This weekend in NorCal poetry:

•••Friday (1/18), 7:30 PM: The Writers of the New Sun/Escritores del Nuevo Sol presents a book signing and reading by Luke Breit and Patrick Grizzell at La Raza Galeria Posada, 1022 – 22nd St. Sacramento. $5 or as you can afford.

•••Also tonight (Friday, 1/18), 7-8 PM: Our House Poetry Reading presents well-known Sacramento area poets Crawdad Nelson and Rebecca Morrison at the reading's temporary location at El Dorado Dance Academy. The Academy is located at 3921 Sandstone Dr. Suite 4, El Dorado Hills. From Hwy 50, go south on Latrobe Rd. past the signals at White Rock Rd., Golden Foothill Pkwy, and Suncast Ln. The next signal is Golden Foothill Pkwy again (it's a loop). Turn right, follow Golden Foothill around a curve; make a left on Sandstone and go to the dead-end. Park in the parking lot on the right. Open mic to follow. No charge.

Stored data entries
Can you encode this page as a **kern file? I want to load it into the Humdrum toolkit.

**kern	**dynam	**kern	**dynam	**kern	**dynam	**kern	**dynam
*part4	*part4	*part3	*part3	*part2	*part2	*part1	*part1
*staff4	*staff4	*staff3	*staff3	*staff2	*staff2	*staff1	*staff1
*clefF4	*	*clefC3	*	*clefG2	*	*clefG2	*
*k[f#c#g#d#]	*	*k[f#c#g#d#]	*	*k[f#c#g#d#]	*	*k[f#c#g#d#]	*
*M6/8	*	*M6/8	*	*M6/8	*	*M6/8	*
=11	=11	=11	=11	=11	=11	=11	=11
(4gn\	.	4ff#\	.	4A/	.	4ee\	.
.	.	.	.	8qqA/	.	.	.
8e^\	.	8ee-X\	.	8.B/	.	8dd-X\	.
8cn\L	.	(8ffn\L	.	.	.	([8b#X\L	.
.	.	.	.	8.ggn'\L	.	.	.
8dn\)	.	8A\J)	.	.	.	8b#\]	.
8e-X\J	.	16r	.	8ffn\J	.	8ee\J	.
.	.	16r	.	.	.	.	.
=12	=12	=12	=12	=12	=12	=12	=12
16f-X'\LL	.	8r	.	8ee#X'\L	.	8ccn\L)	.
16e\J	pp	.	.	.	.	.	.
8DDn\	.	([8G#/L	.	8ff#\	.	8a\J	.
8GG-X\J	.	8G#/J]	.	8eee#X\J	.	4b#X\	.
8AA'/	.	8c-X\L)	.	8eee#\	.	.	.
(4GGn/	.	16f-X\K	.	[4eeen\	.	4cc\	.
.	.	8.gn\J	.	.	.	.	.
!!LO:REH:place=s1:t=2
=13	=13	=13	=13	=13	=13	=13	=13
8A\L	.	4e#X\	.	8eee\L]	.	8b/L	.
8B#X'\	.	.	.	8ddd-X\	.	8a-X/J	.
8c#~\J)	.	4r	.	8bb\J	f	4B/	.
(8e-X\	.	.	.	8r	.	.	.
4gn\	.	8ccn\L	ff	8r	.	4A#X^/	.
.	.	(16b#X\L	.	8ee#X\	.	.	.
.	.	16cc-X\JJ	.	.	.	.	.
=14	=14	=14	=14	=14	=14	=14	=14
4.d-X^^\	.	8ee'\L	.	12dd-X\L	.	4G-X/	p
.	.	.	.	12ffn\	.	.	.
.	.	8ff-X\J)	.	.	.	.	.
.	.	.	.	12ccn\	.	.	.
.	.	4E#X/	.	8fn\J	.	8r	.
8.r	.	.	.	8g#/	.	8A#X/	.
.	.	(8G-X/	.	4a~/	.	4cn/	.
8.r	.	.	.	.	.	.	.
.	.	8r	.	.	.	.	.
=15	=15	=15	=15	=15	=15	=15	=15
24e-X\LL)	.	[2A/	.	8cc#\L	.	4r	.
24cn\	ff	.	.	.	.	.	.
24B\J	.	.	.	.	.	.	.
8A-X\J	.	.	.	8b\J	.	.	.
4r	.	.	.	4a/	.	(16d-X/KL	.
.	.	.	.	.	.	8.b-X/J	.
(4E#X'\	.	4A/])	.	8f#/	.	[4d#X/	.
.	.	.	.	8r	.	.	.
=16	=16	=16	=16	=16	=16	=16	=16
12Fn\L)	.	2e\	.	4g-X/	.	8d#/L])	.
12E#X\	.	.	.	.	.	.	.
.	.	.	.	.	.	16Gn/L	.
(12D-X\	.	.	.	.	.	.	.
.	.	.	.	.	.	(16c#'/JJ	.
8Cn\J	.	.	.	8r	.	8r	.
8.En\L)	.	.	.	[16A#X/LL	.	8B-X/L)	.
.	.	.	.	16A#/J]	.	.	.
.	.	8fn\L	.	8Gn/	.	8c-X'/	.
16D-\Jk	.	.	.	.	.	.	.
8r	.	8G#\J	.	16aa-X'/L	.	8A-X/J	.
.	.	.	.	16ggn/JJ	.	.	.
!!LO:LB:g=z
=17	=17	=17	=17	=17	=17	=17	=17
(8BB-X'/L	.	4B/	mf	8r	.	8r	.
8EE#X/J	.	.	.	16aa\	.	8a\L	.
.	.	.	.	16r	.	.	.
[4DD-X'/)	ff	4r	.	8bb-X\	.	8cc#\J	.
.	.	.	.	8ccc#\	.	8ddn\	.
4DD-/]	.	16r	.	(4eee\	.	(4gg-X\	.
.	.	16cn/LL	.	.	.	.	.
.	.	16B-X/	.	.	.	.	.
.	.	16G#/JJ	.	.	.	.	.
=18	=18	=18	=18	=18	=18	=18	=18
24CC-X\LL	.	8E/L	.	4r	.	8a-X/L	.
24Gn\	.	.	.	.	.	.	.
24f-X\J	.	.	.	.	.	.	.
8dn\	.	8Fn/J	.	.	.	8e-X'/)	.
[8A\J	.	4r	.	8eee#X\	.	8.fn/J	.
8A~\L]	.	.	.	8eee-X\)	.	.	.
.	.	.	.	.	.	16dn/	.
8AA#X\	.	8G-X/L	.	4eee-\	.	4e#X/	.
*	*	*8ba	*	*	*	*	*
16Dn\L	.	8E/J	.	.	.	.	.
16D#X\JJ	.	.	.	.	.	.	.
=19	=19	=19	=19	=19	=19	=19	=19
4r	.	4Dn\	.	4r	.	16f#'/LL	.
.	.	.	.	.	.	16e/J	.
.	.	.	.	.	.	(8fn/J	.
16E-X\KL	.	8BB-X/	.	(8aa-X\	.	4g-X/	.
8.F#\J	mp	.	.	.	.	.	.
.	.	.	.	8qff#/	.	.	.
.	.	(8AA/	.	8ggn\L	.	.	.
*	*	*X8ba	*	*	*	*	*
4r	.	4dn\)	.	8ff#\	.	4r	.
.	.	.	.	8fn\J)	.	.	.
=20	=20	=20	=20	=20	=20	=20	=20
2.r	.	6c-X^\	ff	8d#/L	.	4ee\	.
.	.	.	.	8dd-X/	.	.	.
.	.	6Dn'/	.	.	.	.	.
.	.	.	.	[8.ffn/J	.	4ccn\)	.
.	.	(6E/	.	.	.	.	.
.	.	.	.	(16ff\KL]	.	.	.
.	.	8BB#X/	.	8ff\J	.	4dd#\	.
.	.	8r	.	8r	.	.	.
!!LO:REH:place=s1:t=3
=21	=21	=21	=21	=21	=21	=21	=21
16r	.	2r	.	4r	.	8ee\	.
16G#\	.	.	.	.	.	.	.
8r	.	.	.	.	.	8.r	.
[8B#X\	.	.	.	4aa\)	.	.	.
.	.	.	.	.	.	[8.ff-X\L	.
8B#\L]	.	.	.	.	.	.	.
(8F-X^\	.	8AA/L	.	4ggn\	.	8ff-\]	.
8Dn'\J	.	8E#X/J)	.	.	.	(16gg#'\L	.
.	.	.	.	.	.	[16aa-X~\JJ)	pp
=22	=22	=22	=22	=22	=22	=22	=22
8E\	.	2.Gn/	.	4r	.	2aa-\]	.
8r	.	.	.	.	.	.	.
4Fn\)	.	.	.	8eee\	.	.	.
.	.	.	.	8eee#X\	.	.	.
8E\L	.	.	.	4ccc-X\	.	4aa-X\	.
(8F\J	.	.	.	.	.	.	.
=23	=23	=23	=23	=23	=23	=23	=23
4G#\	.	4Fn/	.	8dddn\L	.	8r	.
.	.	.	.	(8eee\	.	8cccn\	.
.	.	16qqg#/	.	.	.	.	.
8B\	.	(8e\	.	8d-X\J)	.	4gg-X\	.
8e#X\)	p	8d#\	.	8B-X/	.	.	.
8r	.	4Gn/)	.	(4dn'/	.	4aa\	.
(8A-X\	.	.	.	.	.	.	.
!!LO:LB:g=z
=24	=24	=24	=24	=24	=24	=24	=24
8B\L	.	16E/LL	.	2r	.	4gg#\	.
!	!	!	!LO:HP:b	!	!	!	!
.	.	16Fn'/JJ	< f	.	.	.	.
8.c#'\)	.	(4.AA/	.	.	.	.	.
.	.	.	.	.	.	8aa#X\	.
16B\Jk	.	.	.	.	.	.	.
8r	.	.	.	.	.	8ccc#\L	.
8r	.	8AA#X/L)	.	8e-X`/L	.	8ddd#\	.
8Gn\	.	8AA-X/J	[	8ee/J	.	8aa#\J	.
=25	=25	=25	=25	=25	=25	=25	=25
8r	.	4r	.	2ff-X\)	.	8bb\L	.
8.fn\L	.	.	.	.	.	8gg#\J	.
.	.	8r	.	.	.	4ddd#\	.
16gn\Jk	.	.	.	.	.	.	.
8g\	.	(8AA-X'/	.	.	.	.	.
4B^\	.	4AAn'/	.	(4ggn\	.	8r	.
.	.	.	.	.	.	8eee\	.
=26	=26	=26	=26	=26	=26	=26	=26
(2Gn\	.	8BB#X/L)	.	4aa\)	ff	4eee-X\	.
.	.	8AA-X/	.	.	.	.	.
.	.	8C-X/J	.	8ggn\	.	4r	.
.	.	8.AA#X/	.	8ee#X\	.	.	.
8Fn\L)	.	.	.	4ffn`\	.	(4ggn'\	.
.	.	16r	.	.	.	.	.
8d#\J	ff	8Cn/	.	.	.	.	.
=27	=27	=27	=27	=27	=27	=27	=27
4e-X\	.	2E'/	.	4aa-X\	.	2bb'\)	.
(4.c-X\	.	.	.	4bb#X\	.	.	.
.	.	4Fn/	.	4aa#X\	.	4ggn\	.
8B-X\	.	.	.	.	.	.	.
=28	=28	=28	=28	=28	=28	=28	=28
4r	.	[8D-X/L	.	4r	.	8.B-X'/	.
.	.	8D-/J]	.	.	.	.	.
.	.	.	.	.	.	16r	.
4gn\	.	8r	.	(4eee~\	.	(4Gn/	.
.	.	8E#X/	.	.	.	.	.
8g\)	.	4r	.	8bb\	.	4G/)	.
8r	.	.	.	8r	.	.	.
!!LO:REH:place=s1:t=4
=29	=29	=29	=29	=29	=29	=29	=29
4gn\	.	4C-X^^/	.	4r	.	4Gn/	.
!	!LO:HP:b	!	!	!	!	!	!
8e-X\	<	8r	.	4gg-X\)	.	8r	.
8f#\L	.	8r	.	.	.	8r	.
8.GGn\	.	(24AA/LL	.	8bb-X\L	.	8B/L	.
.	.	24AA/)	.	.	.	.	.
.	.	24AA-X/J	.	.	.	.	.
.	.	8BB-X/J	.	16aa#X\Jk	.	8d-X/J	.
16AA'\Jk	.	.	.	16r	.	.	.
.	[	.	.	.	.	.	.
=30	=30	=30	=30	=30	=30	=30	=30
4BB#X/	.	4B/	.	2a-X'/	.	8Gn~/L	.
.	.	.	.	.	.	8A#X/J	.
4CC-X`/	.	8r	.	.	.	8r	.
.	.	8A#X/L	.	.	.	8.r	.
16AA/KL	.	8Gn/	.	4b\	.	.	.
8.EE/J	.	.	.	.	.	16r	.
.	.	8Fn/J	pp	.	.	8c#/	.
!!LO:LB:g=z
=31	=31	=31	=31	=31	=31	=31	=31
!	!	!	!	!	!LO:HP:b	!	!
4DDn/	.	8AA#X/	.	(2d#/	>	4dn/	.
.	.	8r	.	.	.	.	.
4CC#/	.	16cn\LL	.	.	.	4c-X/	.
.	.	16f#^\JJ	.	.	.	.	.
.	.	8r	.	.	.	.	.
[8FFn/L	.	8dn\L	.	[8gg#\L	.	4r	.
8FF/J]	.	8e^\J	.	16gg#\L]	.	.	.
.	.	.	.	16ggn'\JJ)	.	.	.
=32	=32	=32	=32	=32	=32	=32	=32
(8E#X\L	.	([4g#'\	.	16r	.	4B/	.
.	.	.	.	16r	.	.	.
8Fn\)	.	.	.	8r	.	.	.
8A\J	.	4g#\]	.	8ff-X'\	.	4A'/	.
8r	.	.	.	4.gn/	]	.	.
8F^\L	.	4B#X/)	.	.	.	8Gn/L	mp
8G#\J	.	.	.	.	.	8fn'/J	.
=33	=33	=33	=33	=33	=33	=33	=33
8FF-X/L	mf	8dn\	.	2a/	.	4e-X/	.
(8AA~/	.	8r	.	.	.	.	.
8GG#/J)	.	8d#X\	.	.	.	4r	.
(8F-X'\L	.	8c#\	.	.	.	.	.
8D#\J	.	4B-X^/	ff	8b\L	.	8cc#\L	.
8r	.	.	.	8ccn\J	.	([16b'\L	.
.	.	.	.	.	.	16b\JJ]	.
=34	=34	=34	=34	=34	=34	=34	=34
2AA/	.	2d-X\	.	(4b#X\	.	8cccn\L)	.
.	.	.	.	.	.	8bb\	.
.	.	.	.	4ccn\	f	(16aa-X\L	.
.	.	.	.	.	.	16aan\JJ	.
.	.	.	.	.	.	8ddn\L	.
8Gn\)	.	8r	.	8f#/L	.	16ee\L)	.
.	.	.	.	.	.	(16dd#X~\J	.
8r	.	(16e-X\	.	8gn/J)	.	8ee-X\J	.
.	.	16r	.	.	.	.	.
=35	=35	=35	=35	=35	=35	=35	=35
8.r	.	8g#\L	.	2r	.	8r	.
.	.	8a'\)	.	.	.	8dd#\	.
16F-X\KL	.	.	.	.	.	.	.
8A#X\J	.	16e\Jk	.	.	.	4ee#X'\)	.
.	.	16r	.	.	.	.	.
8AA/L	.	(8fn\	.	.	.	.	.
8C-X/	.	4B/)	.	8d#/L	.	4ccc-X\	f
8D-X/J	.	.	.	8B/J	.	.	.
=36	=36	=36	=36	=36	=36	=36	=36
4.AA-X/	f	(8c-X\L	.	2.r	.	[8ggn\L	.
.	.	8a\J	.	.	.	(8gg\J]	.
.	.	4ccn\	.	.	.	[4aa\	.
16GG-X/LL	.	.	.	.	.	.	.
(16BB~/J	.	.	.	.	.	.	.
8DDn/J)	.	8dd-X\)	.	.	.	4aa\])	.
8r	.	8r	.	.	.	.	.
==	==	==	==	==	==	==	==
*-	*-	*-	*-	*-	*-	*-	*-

● TASK INSTRUCTIONS:
A - Return the NorCal poetry events listing in full, word for word.
B - Return each line of the rows that contains the string "place".
The poetry listing and the rows have nothing to do with each other.

● ANSWERS:
A -
This weekend in NorCal poetry:

•••Friday (1/18), 7:30 PM: The Writers of the New Sun/Escritores del Nuevo Sol presents a book signing and reading by Luke Breit and Patrick Grizzell at La Raza Galeria Posada, 1022 – 22nd St. Sacramento. $5 or as you can afford.

•••Also tonight (Friday, 1/18), 7-8 PM: Our House Poetry Reading presents well-known Sacramento area poets Crawdad Nelson and Rebecca Morrison at the reading's temporary location at El Dorado Dance Academy. The Academy is located at 3921 Sandstone Dr. Suite 4, El Dorado Hills. From Hwy 50, go south on Latrobe Rd. past the signals at White Rock Rd., Golden Foothill Pkwy, and Suncast Ln. The next signal is Golden Foothill Pkwy again (it's a loop). Turn right, follow Golden Foothill around a curve; make a left on Sandstone and go to the dead-end. Park in the parking lot on the right. Open mic to follow. No charge.

B -
!!LO:REH:place=s1:t=2
!!LO:REH:place=s1:t=3
!!LO:REH:place=s1:t=4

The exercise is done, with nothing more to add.